The goals of the History Day project that Jason and Tom are working on are a bit different than what I’ve been outlining here. My school participates in the National History Day, a program that annually involves 50,000 students from 49 states who work within the parameters of an annually chosen theme like “Turning Points in History,” “Revolution, Reaction and Reform,” or “Rights and Responsibilities.” Students can work alone or collaborate in groups of up to three people, and choose formats within a menu of options that include tabletop exhibitions, documentaries, dramatic presentations and websites. My colleagues and I believe that the work of formulating arguments may be easier for students when working in media other than traditional essays, which is why this project is a capstone assessment for the quarter (a grade-wide research essay is the main undertaking for the end of the year).
We’re pretty upfront with students at the time when we assign this project in January that it’s as much about managing the enterprise as it is about the content. That means planning ahead for deadlines that come up in stages: topic, bibliography, first draft, final draft.  We tell them: choose your partners carefully, because you sink or swim together. Someone who does all the work will get the same grade as a member of your team that does none. (In fact, we keep an eye on this, and make a mental note the balance the ledgers in some silent way.) “I'm not sure I agree with you about that,” Ruth had said when I explained my colleagues’ thinking in our phone conversation, and she might be right. But we try to get kids to perform different kinds of intellectual tasks, and revealing her son’s difficulty in performing this one is part of the point.

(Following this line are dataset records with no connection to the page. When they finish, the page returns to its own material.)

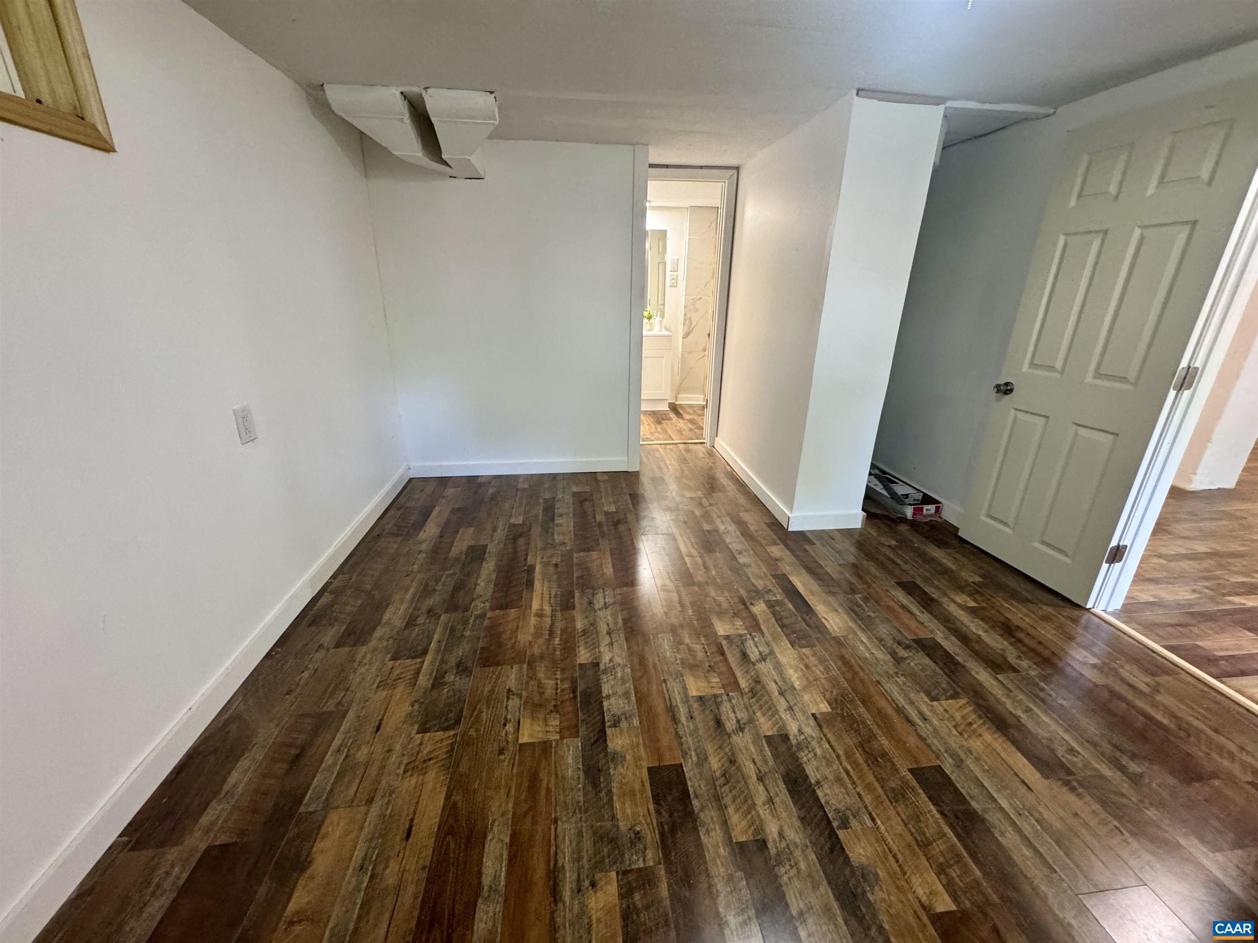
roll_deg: -1.4
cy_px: 472
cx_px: 629
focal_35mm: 14
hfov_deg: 102.1
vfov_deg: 85.7
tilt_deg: -20.3
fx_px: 509
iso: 400
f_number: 2.2
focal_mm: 2.22
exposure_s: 1/60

For all our planning and justifications, however, we never entirely feel we’re in control of the assignments we give. Loopholes and ambiguities inevitably present themselves; so do unplanned exigencies like snowstorms. My delight in conferring on Ruth and Jason Thompson an extension dissipates quickly as my colleagues in the History Department realize the storm is creating a logistical mess, and a flurry of emails swirl among us. If the History Day project was a run-of-the-mill essay, we might simply expect students to email their work to us, whether or not school was in session. But given the number of projects that actually have to be brought in and set up (the kindly librarians have given us some space), we can’t expect that. Since we need to be uniform, we decide the project will have to be due the first day back after the break. The very thing we were trying to prevent—having kids with homework over the holidays—has come to pass. Jason and Tom’s project, long on images and short on interpretation, gets a B. On the acknowledgments panel of their PowerPoint, Jason thanks his Dad, “for help in proofreading, and for the pizza.” Motherhood, apparently, is truly a thankless task.

In the aftermath of the year’s assignment, we decide that maybe a post-break due date isn’t such a bad idea after all. In fact, we agree, the thing to do is to have draft workshops the first week back, and have the projects due the second week. That will create a grading squeeze before the semester ends, but it seems worth it. For teachers no less than students, there’s no substitute for experience. We learn by doing—and redoing.